# Task details:
Every line of the records that holds the word "zmian" should be copied.

Transcribed page contents
········

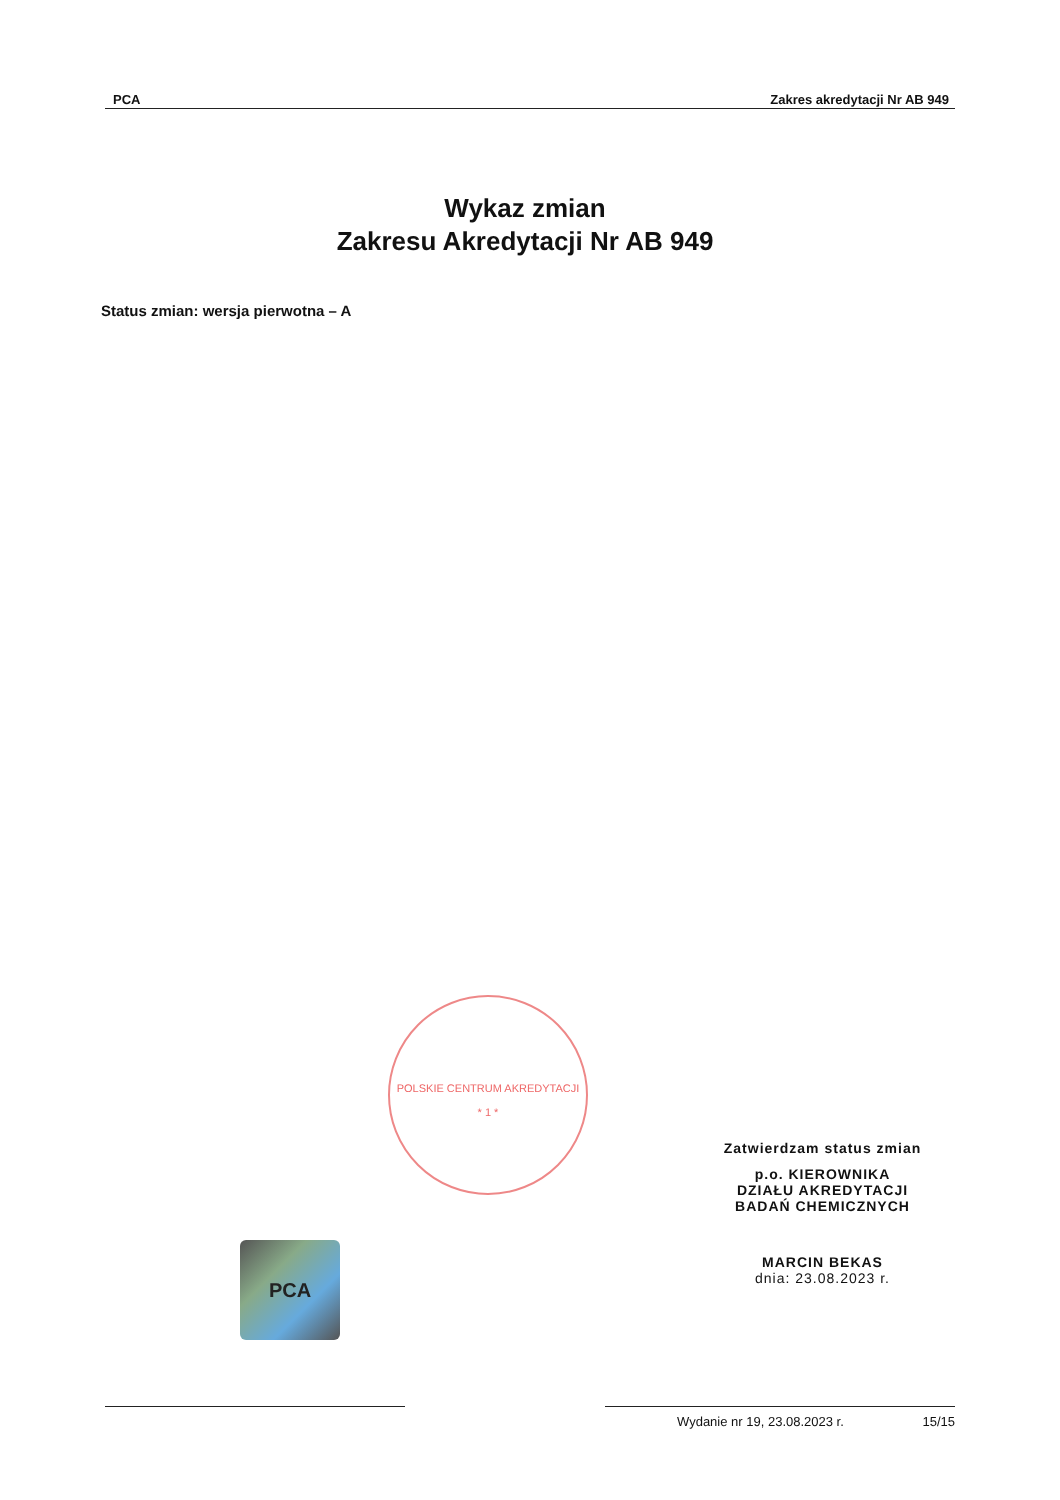PCA Zakres akredytacji Nr AB 949
Wykaz zmian
Zakresu Akredytacji Nr AB 949
Status zmian: wersja pierwotna – A
POLSKIE CENTRUM AKREDYTACJI
* 1 *
PCA
Zatwierdzam status zmian
p.o. KIEROWNIKA
DZIAŁU AKREDYTACJI
BADAŃ CHEMICZNYCH
MARCIN BEKAS
dnia: 23.08.2023 r.
Wydanie nr 19, 23.08.2023 r. 15/15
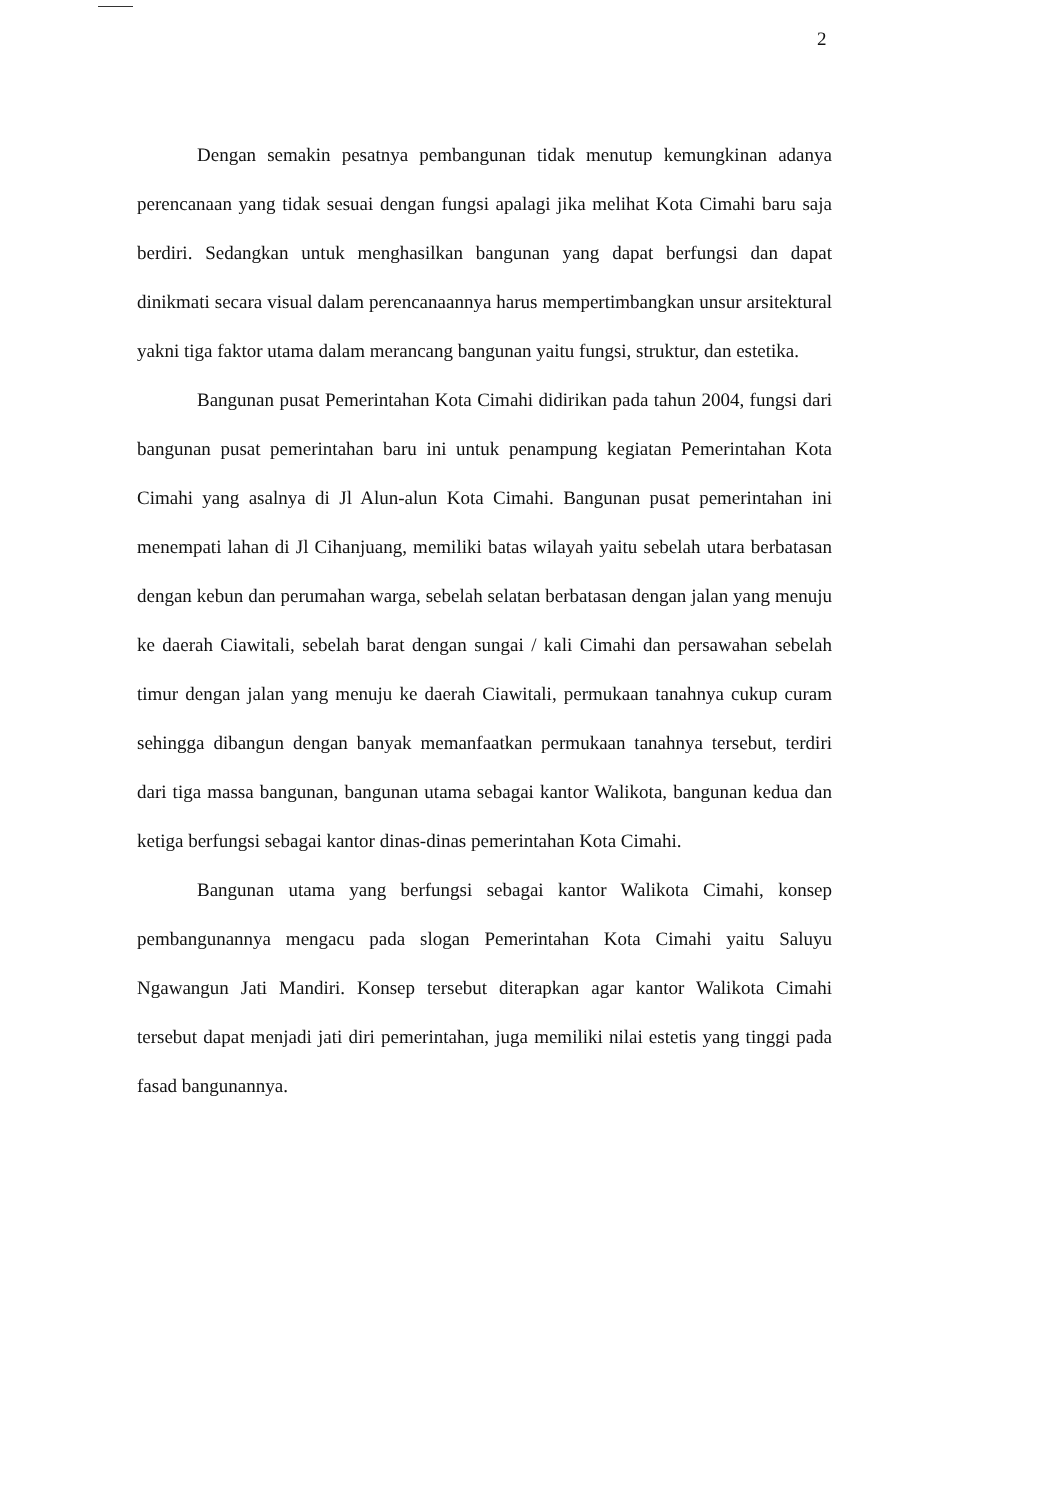2
Dengan semakin pesatnya pembangunan tidak menutup kemungkinan adanya perencanaan yang tidak sesuai dengan fungsi apalagi jika melihat Kota Cimahi baru saja berdiri. Sedangkan untuk menghasilkan bangunan yang dapat berfungsi dan dapat dinikmati secara visual dalam perencanaannya harus mempertimbangkan unsur arsitektural yakni tiga faktor utama dalam merancang bangunan yaitu fungsi, struktur, dan estetika.
Bangunan pusat Pemerintahan Kota Cimahi didirikan pada tahun 2004, fungsi dari bangunan pusat pemerintahan baru ini untuk penampung kegiatan Pemerintahan Kota Cimahi yang asalnya di Jl Alun-alun Kota Cimahi. Bangunan pusat pemerintahan ini menempati lahan di Jl Cihanjuang, memiliki batas wilayah yaitu sebelah utara berbatasan dengan kebun dan perumahan warga, sebelah selatan berbatasan dengan jalan yang menuju ke daerah Ciawitali, sebelah barat dengan sungai / kali Cimahi dan persawahan sebelah timur dengan jalan yang menuju ke daerah Ciawitali, permukaan tanahnya cukup curam sehingga dibangun dengan banyak memanfaatkan permukaan tanahnya tersebut, terdiri dari tiga massa bangunan, bangunan utama sebagai kantor Walikota, bangunan kedua dan ketiga berfungsi sebagai kantor dinas-dinas pemerintahan Kota Cimahi.
Bangunan utama yang berfungsi sebagai kantor Walikota Cimahi, konsep pembangunannya mengacu pada slogan Pemerintahan Kota Cimahi yaitu Saluyu Ngawangun Jati Mandiri. Konsep tersebut diterapkan agar kantor Walikota Cimahi tersebut dapat menjadi jati diri pemerintahan, juga memiliki nilai estetis yang tinggi pada fasad bangunannya.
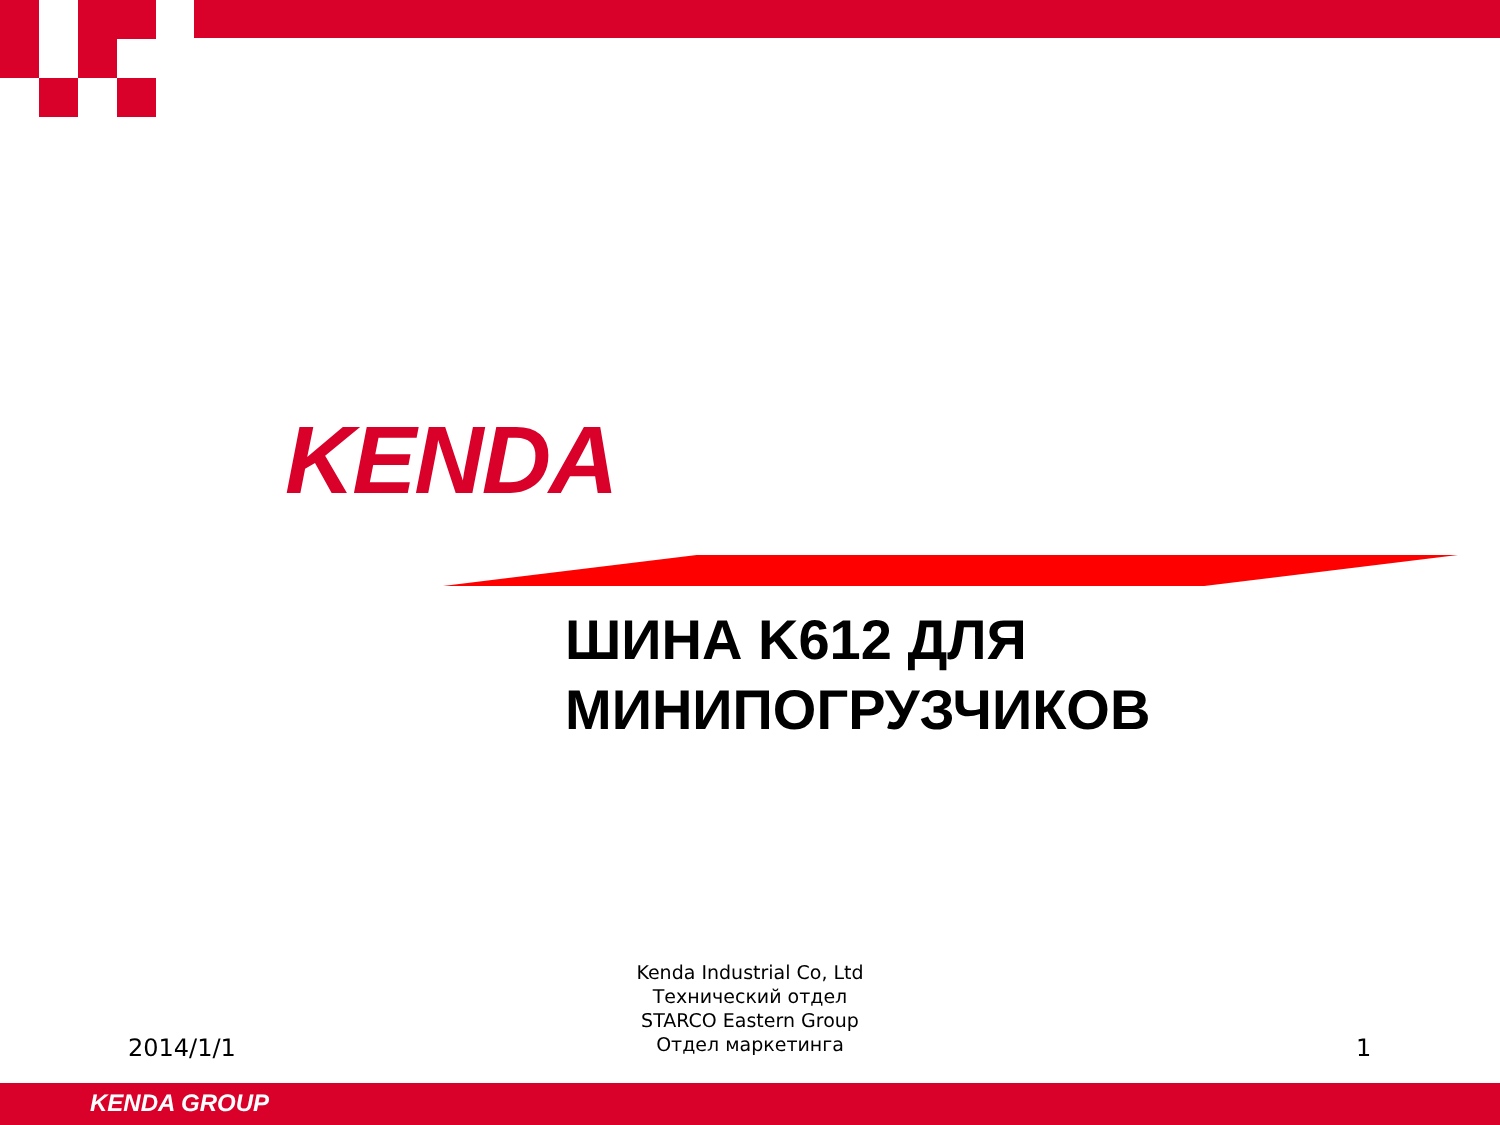KENDA
ШИНА K612 ДЛЯ
МИНИПОГРУЗЧИКОВ
Kenda Industrial Co, Ltd
Технический отдел
STARCO Eastern Group
Отдел маркетинга
2014/1/1 1
KENDA GROUP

········

# Output below:
Wykaz zmian
Status zmian: wersja pierwotna – A
Zatwierdzam status zmian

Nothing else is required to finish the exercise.